On Sunday night, President Trump used that same massacre as a punch line in his latest broadside against Sen. Elizabeth Warren (D-Mass.), the Democratic presidential hopeful whom he regularly calls “Pocahontas” in jeering reference to her claims of American Indian heritage.
Critics found that message jarring, even from a president who has repeatedly ignored calls from politicians on both sides of the aisle, historians and Native American groups to stop calling Warren “Pocahontas.”

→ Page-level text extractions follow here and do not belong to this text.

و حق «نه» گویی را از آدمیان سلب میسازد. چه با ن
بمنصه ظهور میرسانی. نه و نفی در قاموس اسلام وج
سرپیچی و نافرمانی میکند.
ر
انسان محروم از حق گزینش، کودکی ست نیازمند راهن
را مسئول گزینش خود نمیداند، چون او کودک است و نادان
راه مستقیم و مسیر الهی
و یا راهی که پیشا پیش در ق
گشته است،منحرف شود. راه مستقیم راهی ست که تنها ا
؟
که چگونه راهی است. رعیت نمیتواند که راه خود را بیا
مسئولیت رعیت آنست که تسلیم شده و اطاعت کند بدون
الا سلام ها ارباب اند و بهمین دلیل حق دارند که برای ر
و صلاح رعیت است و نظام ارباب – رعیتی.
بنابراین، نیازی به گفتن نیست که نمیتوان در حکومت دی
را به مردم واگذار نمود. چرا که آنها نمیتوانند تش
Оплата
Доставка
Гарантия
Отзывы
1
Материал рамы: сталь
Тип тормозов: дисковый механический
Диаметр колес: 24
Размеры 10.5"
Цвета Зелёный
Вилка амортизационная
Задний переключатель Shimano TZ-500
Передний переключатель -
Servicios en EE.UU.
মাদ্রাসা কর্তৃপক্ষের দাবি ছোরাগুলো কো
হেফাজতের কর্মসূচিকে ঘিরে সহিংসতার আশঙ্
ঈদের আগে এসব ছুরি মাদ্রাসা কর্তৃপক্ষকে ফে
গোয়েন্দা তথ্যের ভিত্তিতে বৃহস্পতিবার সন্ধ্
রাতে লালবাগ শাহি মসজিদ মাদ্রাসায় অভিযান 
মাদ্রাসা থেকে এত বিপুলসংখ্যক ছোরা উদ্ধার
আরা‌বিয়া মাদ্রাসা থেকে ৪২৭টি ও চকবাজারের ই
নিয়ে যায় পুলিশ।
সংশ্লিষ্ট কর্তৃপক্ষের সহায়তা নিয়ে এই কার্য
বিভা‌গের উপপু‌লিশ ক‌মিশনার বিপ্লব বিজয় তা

If Elizabeth Warren, often referred to by me as Pocahontas, did this commercial from Bighorn or Wounded Knee instead of her kitchen, with her husband dressed in full Indian garb, it would have been a smash! pic.twitter.com/D5KWr8EPan
— Donald J. Trump (@realDonaldTrump) January 14, 2019
….Border is eventually going to be militarized and defended or the United States, as we have known it, is going to cease to exist…And Americans will not go gentle into that good night. Patrick Buchanan. The great people of our Country demand proper Border Security NOW!

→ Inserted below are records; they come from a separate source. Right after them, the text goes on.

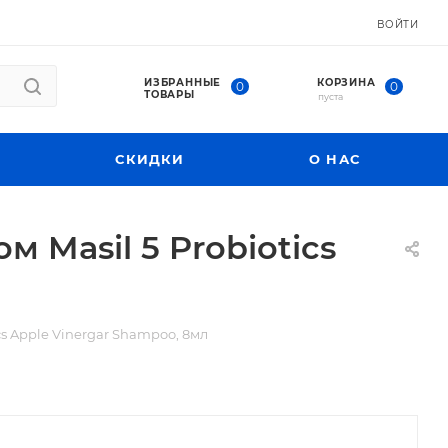
ВОЙТИ
ИЗБРАННЫЕ
КОРЗИНА
0
0
ТОВАРЫ
пуста
СКИДКИ
О НАС
 Masil 5 Probiotics
cs Apple Vinergar Shampoo, 8мл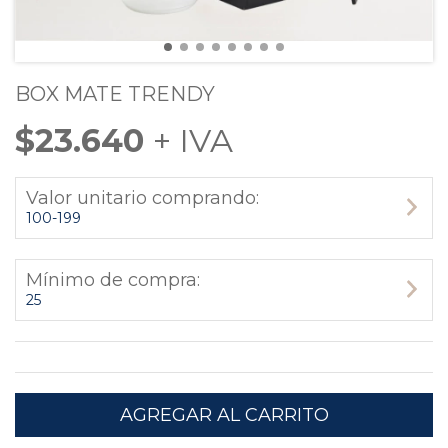
BOX MATE TRENDY
$23.640
Valor unitario comprando:
100-199
Mínimo de compra:
25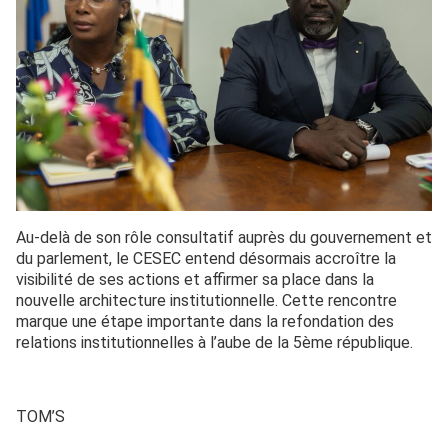
Au-delà de son rôle consultatif auprès du gouvernement et
du parlement, le CESEC entend désormais accroître la
visibilité de ses actions et affirmer sa place dans la
nouvelle architecture institutionnelle. Cette rencontre
marque une étape importante dans la refondation des
relations institutionnelles à l’aube de la 5ème république.
TOM’S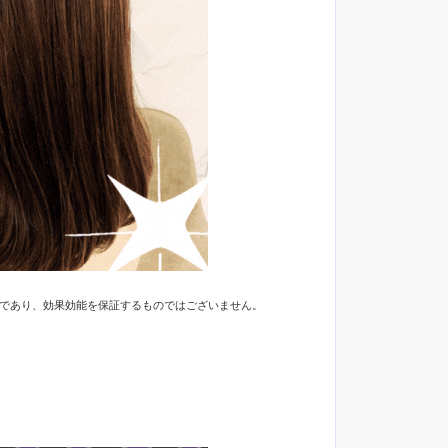
ジであり、効果効能を保証するものではございません。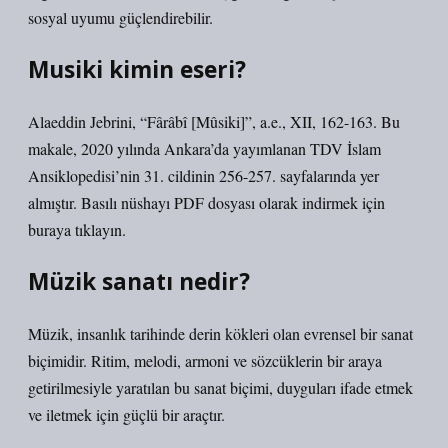
sosyal uyumu güçlendirebilir.
Musiki kimin eseri?
Alaeddin Jebrini, “Fârâbî [Mûsiki]”, a.e., XII, 162-163. Bu
makale, 2020 yılında Ankara’da yayımlanan TDV İslam
Ansiklopedisi’nin 31. cildinin 256-257. sayfalarında yer
almıştır. Basılı nüshayı PDF dosyası olarak indirmek için
buraya tıklayın.
Müzik sanatı nedir?
Müzik, insanlık tarihinde derin kökleri olan evrensel bir sanat
biçimidir. Ritim, melodi, armoni ve sözcüklerin bir araya
getirilmesiyle yaratılan bu sanat biçimi, duyguları ifade etmek
ve iletmek için güçlü bir araçtır.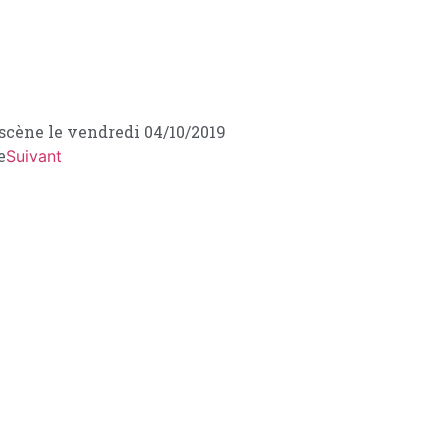
scène le vendredi 04/10/2019
e
Suivant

— Donald J. Trump (@realDonaldTrump) January 14, 2019
+300 of my people were massacred at Wounded Knee. Most were women and children. This isn’t funny, it’s cold, callous, and just plain racist. pic.twitter.com/9xgnSUTp4k
— Ruth H. Hopkins (@RuthHHopkins) January 14, 2019
Everyday I think I can’t be surprised anymore—but what in the actual hell. Wounded Knee was the massacre of more 300 Lakota men, women, and children. And the current shutdown is hitting Native communities extra hard. This comment isn’t “racially charged”. It is racist, full stop. pic.twitter.com/XAuynMRktR
— Erin Maye Quade (@ErinMayeQuade) January 14, 2019
didn’t put “incoherent joke about the Wounded Knee massacre” on my 2019 news cycle bingo card, but here we are
— Dave Weigel (@daveweigel) January 14, 2019
So if I’m keeping track, tonight the president quoted one of the most notorious white supremacist sites in the country and mocked the massacre of hundreds of Hunkpapa and Miniconjou Lakota men, women, and children at Wounded Knee? I have that right?